幸いなことに、女性店員はすぐに対応してくれた。ただ、疲れているのだろうか、目は虚ろに声はやっと聞き取れるほど微かで、スターバックスで働く大学生のアルバイト店員といった風体からは似つかわしくない様子だ。

コーヒーカップをテーブルに置き席に着くと、カバンからノートパソコンを取り出して開く。スターバックスでは、フリーwi-fiを利用できるのが大変便利に思っている。

パワースイッチを押し、OSが起動した後、Firefoxを立ち上げる。ホーム画面に設定しているニュースサイトでは、トップニュースの見出しに「歩きスマホ事故相次ぐ」と書かれていた。
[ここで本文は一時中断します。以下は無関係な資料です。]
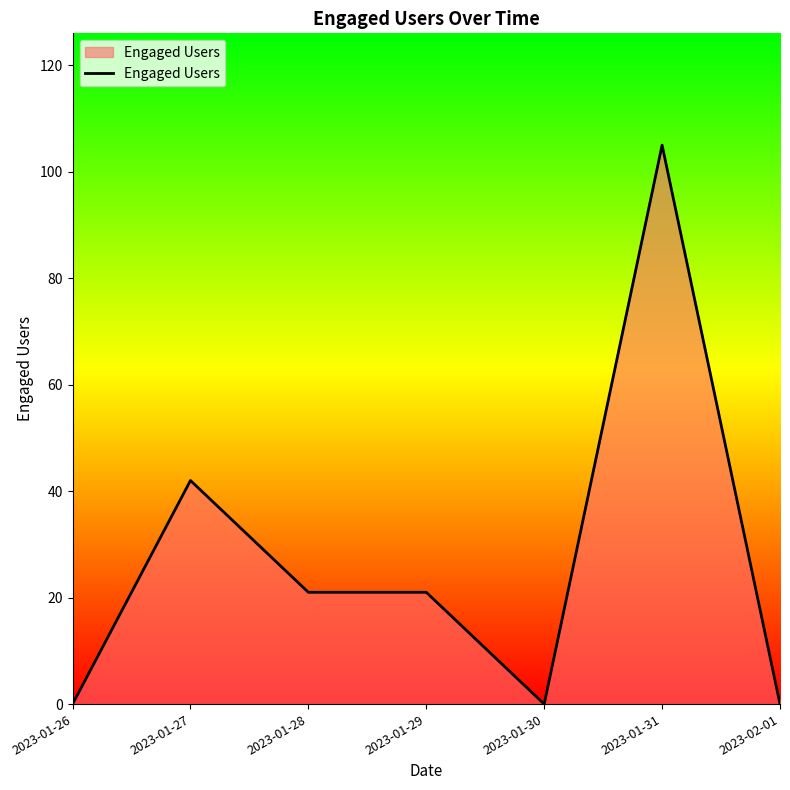

Is it true that the value at 2023-01-28 is 21?

True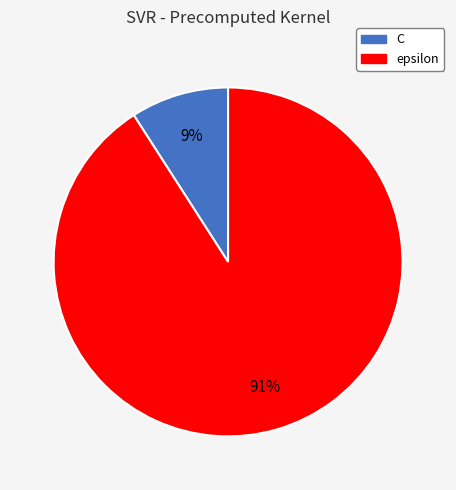

What is the largest slice in the pie chart?

epsilon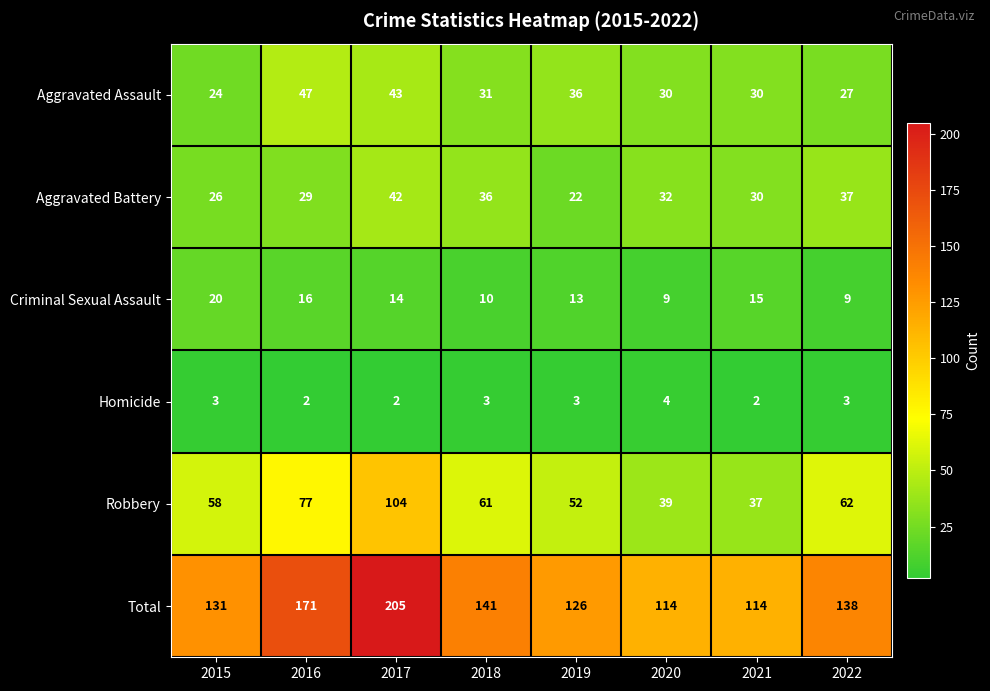

The Aggravated Battery series shows 50 at 2016. True or false?

False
特に美味くも不味くもないコーヒーを啜り、いくつかのニュース記事やSNSなどを流し読みしていると、ノートパソコンの画面越しにジッとこちらを見据える視線を感じ、目を上げてそちらを見る。

店の入り口に立ったその男は、サンバイザーを被り、リュックを背負った出で立ちでこちらを睨みつけている。そうだ、さっき道で轢きそうになったあの若者だ。

傍らに連れているのは何だろう、犬のように見えるが……。